Its outdoor spaces are decidedly architectural: 18-inch jelly bean-shaped boxwood trees define a dining area; Luckily, 20-foot walls of Green Giant Arborvitae block the world. In his reimagining of once-ordinary courtyards, a pair of magnolia trees can become a door. Fences and masonry walls come alive with colorful clematis or glossy ivy. Climbers in the sunny south include long-lasting bougainvillea blooms and the endearing heart-shaped foliage of the kiwi vine.

Bamboo is a very popular “living fence,” although you must take precautions against its invasiveness. Getty Images
In warmer climates, bougainvillea fills fences with greenery and rich colors. Getty Images
Climbing hydrangeas offer lacy mop tops and graceful foliage in summer and an earthy tapestry of stems in winter. Getty Images

From left: Bamboo is a very popular “living fence” although you must take precautions against its invasiveness. In warmer climates, bougainvillea fills fences with greenery and rich colors. Climbing hydrangeas offer lacy mop tops and graceful foliage in summer and an earthy tapestry of stems in winter. Getty Images

Mr. Gardner notes that the green also deadens sounds from outside the yard. “The noise reduction is remarkable,” he said. Now he’s more likely to hear a bird chirping than a car radio blaring. Bonus: Additional vegetation attracts critters. Ms. Sanders noticed many drop-ins – a hawk, crows, woodpeckers, lizards. “After the rain, the frogs come and sing like the Charleston choir.”

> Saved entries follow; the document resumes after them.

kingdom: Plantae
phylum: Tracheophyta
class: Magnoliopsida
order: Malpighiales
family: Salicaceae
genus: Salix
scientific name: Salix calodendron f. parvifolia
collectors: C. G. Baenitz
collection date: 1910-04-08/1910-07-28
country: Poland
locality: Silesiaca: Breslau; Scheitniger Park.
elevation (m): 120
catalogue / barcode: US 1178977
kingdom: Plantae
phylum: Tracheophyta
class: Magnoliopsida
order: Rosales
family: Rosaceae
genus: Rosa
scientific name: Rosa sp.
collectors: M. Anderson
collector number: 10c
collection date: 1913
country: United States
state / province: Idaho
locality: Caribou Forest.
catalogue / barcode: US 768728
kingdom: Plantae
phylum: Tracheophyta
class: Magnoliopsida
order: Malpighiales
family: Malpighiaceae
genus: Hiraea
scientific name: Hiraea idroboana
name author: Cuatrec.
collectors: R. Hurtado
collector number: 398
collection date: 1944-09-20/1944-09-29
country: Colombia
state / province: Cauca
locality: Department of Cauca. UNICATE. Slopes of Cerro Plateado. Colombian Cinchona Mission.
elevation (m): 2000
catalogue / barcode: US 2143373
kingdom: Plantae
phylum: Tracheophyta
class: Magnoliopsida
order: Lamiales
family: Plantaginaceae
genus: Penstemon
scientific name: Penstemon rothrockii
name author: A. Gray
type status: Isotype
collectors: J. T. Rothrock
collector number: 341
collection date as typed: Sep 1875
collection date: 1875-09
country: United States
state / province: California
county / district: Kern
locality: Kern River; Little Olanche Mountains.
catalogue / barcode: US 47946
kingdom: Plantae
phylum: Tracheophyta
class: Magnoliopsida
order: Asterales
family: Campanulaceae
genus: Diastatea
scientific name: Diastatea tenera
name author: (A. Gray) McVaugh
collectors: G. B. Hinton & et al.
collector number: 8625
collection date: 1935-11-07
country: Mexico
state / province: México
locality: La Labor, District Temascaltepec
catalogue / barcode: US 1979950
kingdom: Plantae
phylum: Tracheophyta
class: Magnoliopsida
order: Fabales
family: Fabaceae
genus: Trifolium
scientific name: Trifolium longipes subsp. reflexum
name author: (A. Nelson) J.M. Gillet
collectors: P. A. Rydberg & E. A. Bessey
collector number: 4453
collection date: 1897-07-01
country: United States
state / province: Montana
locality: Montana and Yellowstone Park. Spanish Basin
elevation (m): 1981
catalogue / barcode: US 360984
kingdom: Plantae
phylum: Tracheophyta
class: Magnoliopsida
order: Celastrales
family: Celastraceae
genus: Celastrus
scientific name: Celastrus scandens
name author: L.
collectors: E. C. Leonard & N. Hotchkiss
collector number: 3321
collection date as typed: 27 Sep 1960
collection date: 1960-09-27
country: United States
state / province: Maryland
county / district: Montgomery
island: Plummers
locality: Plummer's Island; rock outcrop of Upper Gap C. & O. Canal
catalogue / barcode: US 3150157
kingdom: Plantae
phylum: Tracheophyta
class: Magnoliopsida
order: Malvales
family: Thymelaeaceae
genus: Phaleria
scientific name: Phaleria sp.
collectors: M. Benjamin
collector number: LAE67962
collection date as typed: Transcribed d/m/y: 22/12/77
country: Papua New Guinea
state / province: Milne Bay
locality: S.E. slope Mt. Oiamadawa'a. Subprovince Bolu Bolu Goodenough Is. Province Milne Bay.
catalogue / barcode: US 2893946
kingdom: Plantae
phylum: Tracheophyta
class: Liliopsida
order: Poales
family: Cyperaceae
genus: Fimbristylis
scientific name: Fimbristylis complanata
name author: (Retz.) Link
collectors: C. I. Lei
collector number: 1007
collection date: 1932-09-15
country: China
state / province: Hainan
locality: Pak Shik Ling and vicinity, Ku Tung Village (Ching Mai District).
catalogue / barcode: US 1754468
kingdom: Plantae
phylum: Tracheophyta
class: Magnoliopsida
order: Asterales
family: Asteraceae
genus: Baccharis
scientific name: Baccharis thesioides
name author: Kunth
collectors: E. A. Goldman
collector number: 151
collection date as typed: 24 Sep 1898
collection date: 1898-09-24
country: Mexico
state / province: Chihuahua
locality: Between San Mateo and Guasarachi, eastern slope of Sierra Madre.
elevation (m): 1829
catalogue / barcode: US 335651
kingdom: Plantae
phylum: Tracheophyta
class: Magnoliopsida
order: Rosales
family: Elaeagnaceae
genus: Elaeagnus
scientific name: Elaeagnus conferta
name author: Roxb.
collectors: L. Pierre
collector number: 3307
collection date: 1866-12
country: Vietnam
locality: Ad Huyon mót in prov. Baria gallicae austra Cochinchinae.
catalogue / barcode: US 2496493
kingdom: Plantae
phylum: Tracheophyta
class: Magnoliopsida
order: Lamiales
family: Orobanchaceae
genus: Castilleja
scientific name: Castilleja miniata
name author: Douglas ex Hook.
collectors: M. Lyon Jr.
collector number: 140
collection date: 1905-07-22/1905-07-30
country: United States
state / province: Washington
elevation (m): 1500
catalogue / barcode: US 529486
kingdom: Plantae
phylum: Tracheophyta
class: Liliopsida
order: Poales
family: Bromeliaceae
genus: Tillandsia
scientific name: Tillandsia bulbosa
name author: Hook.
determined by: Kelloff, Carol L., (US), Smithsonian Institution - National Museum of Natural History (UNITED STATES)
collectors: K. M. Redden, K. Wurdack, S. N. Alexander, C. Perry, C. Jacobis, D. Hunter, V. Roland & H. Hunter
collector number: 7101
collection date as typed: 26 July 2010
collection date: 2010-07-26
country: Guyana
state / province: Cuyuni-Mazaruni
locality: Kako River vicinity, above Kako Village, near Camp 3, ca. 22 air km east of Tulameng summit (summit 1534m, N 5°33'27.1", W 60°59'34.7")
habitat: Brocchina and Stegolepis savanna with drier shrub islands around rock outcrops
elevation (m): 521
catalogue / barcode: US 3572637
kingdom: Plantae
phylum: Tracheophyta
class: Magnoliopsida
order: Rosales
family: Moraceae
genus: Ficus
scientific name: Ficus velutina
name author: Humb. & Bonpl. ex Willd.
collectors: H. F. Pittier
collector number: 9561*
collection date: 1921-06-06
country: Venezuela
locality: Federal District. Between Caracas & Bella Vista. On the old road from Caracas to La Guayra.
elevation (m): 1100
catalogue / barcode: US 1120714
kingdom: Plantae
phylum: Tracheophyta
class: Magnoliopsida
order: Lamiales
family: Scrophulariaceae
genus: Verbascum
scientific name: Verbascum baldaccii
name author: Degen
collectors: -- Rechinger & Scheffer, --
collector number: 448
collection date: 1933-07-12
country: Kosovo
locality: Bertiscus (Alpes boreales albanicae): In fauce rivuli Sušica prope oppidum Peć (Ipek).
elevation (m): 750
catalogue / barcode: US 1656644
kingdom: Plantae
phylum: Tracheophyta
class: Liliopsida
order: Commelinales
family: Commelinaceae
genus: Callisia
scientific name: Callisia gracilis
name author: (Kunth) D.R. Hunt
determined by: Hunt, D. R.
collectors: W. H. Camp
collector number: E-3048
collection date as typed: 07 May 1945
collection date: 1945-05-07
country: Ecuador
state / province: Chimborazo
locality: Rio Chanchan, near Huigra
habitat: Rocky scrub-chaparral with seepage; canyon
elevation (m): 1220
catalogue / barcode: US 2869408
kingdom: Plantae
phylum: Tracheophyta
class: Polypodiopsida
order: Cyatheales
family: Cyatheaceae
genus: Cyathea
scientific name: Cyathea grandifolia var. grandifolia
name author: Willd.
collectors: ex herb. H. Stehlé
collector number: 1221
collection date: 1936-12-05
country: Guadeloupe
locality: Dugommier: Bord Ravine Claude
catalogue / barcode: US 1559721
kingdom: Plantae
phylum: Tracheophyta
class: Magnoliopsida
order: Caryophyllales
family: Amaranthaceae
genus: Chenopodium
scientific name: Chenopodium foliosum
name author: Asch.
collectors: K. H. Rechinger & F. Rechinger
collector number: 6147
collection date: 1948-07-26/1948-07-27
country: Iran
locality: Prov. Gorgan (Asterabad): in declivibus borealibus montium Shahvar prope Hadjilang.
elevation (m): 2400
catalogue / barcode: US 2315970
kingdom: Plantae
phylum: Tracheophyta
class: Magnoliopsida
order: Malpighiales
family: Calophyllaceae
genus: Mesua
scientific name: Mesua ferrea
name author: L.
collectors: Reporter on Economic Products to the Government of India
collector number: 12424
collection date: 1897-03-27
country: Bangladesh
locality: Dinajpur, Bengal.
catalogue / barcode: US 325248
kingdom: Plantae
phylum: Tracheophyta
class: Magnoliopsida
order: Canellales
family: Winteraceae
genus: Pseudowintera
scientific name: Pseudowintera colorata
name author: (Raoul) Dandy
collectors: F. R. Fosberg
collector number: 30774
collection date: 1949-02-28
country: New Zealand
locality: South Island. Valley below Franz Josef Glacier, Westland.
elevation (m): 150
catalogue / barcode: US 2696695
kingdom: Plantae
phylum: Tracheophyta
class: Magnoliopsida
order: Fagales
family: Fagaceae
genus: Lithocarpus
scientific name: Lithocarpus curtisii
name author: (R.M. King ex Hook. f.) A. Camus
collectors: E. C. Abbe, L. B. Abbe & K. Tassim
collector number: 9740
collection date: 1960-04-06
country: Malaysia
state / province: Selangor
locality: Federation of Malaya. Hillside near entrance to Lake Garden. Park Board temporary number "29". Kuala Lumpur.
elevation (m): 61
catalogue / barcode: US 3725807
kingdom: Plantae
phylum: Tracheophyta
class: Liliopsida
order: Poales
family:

The rooms change with the seasons. Leafless creepers display tapestries of woven stems. A hornbeam hedge loses its green, but its branch structure cradles snow. “It’s a beautiful scene,” said Mr. Neundorfer.

Garden Rooms come with a cost, both in the form of coins and effort. “It’s an obligation. If you don’t keep going, it’s going to look awful,” Mr. Gardner said. take sunlight into account. You can’t have symmetrical plants in a room that gets lots of sun on the left and no sun on the right. “Find plants that work in the space and feel balanced,” he said.

And if you’re drawn to the whispering screen that Bamboo has to offer, watch what you unleash, said Herr Neundorfer. “Bamboo is popular but very invasive. We install underground concrete walls to prevent roots from spreading.”